October 30, 2015

Stars and Purges


Stars and Purges

Eighty years ago, on October 25, 1935, crowds gathered to watch as the second diamond-encrusted Soviet star was hoisted onto the Trinity Tower in the Kremlin. The first had gone up the day before; two more went up the day after. Gilded, shiny new stars replaced the tsarist eagles and celebrated Soviet political power. But was it all worth celebrating? On this October 30, the Day of Memory for Victims of Political Repression, let’s take a look at what else was happening that day.

A few people were getting arrested:

  • One was Ivan Grigorievich Ogorodnikov, from Perm, up in the Ural mountains. Over a year later he was finally sentenced to four years in prison for anti-Soviet “agitation.”
  • Another was Kaspar Ermandovich Nizen, a Volga German living in the aptly named Volga German ASSR near Saratov. Several months later he got a whopping ten years for anti-Soviet activities, and was probably not around to witness the destruction of his native ASSR in 1941, fueled by anti-German sentiment.
  • Not too far away, near Samara, Semyon Akimovich Biryukov was also being arrested. His arrest record included the distinctively Soviet job description: “serves in a religious cult, i.e. is a priest.”

A few others were being sentenced:

  • In Eastern Kazakhstan, Moisei Isaakovich Kratsman, an accountant from Pavlodar, was being sentenced by a special meeting of the NKVD. Kratsman could now look forward to three years of exile under the infamous Article 58-10.
  • Out west, in Belarus, an illiterate security guard, Petr Ustinovich Papkovsky from Minsk, was getting his sentence from a mere court judge. For “agitation,” he, too, got three years, but in the GULAG.
  • Near Baikal, the military tribunal of the Trans-Baikal Railway was sentencing woodworker Petr Martynovich Kozlov to two years in prison, also under Article 58-10. Oddly enough, he came out of prison less than a year later and was rehabilitated.
  • Back in Kazakhastan, another railroad, the Turkestan-Siberia Railway, was sentencing a stationmaster with the unusual name Fillipovich Yakovlevich. Four years in the GULAG, also for Article 58-10.

And in one very lucky and unusual case, one Aleksandr Fyodorovich Kulikov was being rehabilitated on this very day after being arrested and immediately sentenced under Article 58-10 back in August. The court was ordered to drop the case and erase the record “for lack of evidence.” (Historically, almost never an issue in political trials.)

Purge directive with signatures
Typical of the Great Terror: a resolution to purge non-Russians
throughout the Soviet Union as potential spies, covered in the
approving signatures of Stalin and other leaders.

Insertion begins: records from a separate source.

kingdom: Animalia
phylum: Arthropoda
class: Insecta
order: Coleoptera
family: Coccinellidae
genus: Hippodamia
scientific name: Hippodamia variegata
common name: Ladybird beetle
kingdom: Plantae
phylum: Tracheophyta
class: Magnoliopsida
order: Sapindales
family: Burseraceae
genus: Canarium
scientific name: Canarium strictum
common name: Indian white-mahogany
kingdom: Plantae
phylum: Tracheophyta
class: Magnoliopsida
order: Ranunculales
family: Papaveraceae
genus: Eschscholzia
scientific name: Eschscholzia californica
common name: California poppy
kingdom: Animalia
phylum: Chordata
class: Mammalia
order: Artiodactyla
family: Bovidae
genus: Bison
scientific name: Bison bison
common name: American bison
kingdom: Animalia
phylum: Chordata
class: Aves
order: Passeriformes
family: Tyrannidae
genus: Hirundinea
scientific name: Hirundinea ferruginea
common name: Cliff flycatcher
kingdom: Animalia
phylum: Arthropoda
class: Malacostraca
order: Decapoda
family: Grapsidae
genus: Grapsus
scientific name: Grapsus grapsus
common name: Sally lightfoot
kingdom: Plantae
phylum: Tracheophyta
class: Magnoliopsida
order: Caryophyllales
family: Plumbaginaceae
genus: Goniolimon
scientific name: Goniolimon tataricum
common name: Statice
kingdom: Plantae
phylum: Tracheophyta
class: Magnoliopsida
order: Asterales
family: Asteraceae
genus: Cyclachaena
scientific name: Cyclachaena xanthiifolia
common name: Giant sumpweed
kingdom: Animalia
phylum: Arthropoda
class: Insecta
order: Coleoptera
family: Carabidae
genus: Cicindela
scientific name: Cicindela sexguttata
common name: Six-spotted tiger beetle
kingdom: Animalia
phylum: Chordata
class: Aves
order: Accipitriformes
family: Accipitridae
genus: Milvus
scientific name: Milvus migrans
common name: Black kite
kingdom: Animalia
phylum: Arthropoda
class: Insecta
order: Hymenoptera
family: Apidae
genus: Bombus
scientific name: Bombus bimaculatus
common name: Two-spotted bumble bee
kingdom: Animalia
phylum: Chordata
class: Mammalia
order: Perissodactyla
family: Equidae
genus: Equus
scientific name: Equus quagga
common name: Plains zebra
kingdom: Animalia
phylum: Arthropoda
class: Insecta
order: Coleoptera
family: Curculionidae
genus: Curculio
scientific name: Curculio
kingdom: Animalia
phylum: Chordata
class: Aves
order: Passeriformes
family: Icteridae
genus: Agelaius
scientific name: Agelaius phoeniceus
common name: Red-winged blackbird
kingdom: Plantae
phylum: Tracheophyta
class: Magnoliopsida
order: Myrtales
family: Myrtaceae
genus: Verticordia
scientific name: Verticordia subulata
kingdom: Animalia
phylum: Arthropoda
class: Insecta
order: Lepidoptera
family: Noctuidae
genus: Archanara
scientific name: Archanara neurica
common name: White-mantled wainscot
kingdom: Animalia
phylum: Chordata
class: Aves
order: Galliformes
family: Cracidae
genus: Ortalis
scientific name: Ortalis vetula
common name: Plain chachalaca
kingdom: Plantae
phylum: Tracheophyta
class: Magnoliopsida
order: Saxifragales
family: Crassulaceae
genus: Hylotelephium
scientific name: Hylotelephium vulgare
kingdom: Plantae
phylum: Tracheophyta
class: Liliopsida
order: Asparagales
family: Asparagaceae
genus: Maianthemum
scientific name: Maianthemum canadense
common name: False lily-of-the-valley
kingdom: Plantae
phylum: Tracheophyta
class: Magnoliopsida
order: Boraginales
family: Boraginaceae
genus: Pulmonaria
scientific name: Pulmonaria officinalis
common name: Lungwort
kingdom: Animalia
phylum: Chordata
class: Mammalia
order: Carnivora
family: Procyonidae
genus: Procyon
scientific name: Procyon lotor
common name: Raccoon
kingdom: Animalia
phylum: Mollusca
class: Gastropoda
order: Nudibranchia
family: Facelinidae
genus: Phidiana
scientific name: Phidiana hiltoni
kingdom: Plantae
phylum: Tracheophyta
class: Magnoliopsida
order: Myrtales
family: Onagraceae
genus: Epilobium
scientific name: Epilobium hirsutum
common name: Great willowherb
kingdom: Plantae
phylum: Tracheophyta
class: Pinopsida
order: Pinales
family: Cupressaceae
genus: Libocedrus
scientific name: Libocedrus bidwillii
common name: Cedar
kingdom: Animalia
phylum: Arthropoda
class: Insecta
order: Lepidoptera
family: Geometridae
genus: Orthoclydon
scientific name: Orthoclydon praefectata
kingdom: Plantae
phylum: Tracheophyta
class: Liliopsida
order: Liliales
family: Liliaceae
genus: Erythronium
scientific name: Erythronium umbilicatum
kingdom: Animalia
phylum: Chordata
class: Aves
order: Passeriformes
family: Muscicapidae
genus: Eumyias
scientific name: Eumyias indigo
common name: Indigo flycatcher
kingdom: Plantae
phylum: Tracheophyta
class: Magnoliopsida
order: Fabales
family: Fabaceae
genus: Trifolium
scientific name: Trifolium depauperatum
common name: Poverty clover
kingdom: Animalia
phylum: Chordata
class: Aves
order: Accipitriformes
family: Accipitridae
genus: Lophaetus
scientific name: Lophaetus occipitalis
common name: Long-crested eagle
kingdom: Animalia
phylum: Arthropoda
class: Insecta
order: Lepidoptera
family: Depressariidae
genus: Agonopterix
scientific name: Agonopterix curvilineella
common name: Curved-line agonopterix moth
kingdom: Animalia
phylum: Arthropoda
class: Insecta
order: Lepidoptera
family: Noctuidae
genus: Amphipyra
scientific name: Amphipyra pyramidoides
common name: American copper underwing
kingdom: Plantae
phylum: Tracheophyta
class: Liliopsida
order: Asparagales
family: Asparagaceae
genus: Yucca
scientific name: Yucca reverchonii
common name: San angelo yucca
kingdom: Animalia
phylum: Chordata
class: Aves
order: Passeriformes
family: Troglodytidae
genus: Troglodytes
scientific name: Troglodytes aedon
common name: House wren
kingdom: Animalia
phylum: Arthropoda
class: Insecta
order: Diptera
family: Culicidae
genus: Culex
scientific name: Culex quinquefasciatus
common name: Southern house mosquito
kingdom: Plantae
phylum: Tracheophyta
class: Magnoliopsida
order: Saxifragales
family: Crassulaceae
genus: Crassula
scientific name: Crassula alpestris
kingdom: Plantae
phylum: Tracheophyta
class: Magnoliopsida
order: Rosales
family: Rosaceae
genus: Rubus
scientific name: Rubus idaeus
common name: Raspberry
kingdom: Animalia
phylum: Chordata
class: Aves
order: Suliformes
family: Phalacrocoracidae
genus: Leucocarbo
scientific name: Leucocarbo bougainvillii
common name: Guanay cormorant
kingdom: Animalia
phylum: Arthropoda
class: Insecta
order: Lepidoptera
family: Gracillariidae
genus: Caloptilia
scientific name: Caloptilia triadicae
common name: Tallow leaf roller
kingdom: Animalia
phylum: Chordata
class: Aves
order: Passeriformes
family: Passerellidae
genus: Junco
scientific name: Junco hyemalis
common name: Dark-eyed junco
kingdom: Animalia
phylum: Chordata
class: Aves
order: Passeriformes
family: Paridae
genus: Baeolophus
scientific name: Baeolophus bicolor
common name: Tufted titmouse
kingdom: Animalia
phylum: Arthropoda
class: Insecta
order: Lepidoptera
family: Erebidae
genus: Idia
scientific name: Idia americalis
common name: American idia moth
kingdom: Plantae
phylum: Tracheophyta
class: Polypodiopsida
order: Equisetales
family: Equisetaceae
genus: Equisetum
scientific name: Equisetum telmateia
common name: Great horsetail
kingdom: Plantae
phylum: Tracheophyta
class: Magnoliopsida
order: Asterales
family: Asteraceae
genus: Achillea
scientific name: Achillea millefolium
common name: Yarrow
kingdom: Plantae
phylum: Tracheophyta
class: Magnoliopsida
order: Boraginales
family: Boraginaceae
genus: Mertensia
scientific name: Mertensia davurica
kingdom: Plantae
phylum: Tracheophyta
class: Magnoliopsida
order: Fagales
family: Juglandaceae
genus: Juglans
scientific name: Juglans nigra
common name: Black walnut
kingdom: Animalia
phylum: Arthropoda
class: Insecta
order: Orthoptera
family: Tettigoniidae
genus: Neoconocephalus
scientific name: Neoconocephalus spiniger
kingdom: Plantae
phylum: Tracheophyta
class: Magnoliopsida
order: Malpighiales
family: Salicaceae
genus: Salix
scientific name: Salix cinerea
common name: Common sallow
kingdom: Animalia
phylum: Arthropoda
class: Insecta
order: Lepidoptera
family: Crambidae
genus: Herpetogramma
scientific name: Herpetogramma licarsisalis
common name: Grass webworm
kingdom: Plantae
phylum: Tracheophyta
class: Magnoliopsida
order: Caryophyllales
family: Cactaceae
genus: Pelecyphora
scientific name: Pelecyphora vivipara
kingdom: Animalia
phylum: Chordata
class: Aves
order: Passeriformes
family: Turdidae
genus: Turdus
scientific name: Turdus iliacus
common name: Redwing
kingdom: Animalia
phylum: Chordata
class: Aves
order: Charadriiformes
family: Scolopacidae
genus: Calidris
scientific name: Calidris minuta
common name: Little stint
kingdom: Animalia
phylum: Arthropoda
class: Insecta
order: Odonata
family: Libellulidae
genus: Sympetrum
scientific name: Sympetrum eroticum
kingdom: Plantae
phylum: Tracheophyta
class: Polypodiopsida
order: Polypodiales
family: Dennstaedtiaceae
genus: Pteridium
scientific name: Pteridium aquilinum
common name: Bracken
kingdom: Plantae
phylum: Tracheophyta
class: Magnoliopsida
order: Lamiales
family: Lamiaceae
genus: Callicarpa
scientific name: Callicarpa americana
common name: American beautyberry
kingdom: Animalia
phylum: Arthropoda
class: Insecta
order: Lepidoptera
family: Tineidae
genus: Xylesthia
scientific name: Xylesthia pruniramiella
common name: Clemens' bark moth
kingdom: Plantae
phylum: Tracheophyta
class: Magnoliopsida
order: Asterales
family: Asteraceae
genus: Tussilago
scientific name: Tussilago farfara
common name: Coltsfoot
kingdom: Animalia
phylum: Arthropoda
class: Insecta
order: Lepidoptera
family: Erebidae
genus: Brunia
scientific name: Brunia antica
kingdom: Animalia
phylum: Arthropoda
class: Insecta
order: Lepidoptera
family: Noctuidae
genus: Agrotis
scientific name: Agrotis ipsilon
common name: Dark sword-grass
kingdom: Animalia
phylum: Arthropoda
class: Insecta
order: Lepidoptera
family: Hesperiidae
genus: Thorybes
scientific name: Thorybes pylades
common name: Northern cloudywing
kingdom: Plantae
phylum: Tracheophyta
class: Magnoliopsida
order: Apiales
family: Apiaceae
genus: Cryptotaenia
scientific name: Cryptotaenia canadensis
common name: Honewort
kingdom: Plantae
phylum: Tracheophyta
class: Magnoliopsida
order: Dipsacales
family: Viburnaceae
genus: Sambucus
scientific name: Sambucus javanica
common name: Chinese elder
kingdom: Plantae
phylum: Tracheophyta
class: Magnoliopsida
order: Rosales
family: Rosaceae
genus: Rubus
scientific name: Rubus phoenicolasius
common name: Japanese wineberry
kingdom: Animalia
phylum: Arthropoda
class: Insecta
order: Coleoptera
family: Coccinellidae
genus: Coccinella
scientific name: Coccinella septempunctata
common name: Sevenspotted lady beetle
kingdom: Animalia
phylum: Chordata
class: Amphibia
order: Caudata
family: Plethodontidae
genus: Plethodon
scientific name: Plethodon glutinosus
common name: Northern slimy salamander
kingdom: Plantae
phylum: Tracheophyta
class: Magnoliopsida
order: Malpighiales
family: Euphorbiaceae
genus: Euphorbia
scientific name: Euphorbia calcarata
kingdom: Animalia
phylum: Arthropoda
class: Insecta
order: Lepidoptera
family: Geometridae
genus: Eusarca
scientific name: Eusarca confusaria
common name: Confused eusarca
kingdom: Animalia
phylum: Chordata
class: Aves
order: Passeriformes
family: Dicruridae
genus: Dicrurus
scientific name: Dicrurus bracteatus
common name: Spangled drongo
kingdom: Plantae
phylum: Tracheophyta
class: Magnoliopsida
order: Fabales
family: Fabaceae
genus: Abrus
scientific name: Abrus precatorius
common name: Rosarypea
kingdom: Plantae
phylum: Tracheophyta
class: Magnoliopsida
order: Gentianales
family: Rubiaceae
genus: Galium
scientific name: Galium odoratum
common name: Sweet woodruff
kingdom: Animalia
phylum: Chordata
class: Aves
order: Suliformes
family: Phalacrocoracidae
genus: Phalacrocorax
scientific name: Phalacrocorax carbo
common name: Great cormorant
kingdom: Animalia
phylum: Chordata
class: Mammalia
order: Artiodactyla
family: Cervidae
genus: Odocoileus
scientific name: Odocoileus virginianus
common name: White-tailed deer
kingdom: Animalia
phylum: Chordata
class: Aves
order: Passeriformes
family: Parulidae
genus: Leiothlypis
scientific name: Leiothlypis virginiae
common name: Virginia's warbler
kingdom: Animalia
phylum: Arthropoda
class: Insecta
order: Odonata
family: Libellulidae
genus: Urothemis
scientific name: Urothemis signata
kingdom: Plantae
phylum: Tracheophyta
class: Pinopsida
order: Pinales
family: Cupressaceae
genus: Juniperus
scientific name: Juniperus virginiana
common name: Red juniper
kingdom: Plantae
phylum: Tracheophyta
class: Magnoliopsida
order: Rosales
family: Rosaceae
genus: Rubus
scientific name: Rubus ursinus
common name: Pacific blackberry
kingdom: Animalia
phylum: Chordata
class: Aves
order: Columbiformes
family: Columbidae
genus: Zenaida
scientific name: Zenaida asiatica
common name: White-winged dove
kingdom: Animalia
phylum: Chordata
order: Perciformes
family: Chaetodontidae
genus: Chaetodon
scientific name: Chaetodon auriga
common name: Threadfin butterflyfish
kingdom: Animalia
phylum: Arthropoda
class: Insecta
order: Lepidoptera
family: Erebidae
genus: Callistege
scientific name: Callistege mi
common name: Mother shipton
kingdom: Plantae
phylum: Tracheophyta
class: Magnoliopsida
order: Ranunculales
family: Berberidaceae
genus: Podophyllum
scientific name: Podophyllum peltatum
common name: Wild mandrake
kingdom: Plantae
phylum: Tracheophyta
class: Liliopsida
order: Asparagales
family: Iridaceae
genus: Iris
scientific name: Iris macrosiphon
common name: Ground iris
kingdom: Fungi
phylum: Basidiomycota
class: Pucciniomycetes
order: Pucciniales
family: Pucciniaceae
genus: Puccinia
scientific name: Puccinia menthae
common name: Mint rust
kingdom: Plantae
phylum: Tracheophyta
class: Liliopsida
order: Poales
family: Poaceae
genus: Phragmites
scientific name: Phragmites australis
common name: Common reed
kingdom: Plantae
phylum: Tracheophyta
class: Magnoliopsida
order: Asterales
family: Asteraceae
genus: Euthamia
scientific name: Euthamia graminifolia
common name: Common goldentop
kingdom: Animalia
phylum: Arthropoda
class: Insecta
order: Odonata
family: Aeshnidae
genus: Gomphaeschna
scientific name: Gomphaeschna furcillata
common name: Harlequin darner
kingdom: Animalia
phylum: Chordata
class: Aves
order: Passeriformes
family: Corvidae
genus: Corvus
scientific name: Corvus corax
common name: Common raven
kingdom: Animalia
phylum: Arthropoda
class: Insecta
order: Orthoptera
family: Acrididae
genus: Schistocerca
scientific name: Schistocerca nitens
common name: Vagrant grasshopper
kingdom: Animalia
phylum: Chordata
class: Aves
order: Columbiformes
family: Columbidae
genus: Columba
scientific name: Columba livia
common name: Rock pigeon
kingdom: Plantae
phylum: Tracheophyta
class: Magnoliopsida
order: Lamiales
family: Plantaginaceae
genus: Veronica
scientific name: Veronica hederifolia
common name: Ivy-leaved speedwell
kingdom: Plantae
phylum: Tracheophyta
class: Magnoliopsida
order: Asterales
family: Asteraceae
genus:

For a period when over half a million people were arrested every year, these pickings are surprisingly sparse – maybe the political repression machine was taking it easy on that Friday (not to mention that the records are almost definitely incomplete). Just ten months after the assassination of party leader Sergei Kirov, things were still heating up – and the horrors of the “Great Terror” (1937-1938) were yet to come. It’s hard to imagine: how many people watching the raising of the new Kremlin stars were thinking of these arrests – or even knew about them?